5. Make a decision regarding the requested accommodation(s)—and then communicate it to the employee and document it for the file! In this case, the Court concluded: “The evidence suggests that a reasonable accommodation was readily available; [the employee] simply needed further medical testing and a prescription to control her narcolepsy.” The Court’s statement doesn’t provide guidance as to what exactly the reasonable accommodation would be, e.g., allow rest periods during the period of medical testing and until the narcolepsy was controlled by medication, leave of absence while the medical testing was being conducted, or a reassignment of shift?
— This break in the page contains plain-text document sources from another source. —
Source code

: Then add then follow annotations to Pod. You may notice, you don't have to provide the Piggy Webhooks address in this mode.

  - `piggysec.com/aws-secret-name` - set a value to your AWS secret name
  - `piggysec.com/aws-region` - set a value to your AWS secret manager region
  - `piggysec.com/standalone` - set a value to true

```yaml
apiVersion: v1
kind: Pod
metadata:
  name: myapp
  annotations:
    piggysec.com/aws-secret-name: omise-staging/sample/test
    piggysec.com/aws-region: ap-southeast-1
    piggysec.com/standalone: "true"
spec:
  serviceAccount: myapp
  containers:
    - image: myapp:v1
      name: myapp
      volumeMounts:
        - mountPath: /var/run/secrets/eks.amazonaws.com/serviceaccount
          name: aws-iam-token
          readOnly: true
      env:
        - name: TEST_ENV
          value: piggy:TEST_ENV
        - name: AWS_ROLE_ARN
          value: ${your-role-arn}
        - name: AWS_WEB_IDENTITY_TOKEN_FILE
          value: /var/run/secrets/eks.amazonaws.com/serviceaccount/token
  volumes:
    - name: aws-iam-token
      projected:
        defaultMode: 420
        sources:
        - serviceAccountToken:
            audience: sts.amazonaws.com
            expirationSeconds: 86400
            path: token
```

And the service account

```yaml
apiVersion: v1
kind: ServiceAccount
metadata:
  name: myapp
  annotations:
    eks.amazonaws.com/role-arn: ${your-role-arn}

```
However, the takeaway is the employer must participate in the interactive process and make a determination regarding the requested accommodation(s)—even if the ultimate determination is the accommodation is not reasonable or creates an undue hardship (a topic for another day).

One Last Thought: This case touches on the related topic of what to do when an employee claims a disability and requests an accommodation for the first time in response to discipline—exactly what happened here. We’ll cover that important issue in an upcoming post!

YES, VIRGINIA, EMPLOYEES STILL NEED TO BE “DISABLED” TO TAKE ADVANTAGE OF THE ADA

  Since the ADA Amendments Act, the EEOC has been instructing employers to “skip over” the analysis of whether an employee is  “disabled” under the ADA (e.g., has a mental or physical impairment substantially limiting a major life activity), and instead go straight to the interactive process and offering accommodations.  Indeed, in crafting and enacting the ADA Amendment Act, Congress specifically intended “the primary object of attention in cases brought under the ADA should be whether entities covered under the ADA have complied with their obligations [ ] and . . .  that the question of whether an individual’s impairment is a disability under the ADA should not demand extensive analysis.” 42 U.S.C. § 1201 (note).

In Neely v. PSEG Texas, Limited Partnership, 735 F.3d 242 (5th Cir. 2013), the plaintiff adopted the EEOC’s position and argued the Court erred in submitting a jury question regarding disability—“Was [plaintiff] a qualified individual with a disability?”—as a predicate to a finding of discrimination regarding his termination claim and failure to accommodate claim under the ADA.   Plaintiff suggested under the textual changes to the ADA by the ADA Amendments Act, it is now unnecessary for a plaintiff to prove, and the jury to find, the plaintiff was “disabled” under the ADA.

In what seems an obvious but nonetheless an important and positive clarification for employers, the Fifth Circuit disagreed and held in order for employees to avail themselves of the ADA, they must in fact be “disabled.”  The Fifth Circuit ruled that although the ADA Amendments Act expresses Congress’s intention to broaden the definition and coverage of the term “disability,” it  “in no way eliminated the term from the ADA or the need to prove a disability on a claim of disability discrimination” or a claim of failure to accommodate.  The Court states:

[B]ecause the jury instruction definition of “disability” and “qualified individual” properly conform to the ADAAA (and because the term “disability,” even in its broadest sense, remains to be proved in claims under the ADA), there is no abuse of discretion—or even error—in the use of the terms in the . . . verdict question.

Id. at 246-47.

THE TAKEAWAY:

Employers should still examine whether an employee meets the “disability” definition before engaging in the interactive process and offering accommodations.   Litigators should continue to argue plaintiffs do not meet the definition of “qualified person with a disability,” and thus do not have the protection of the law.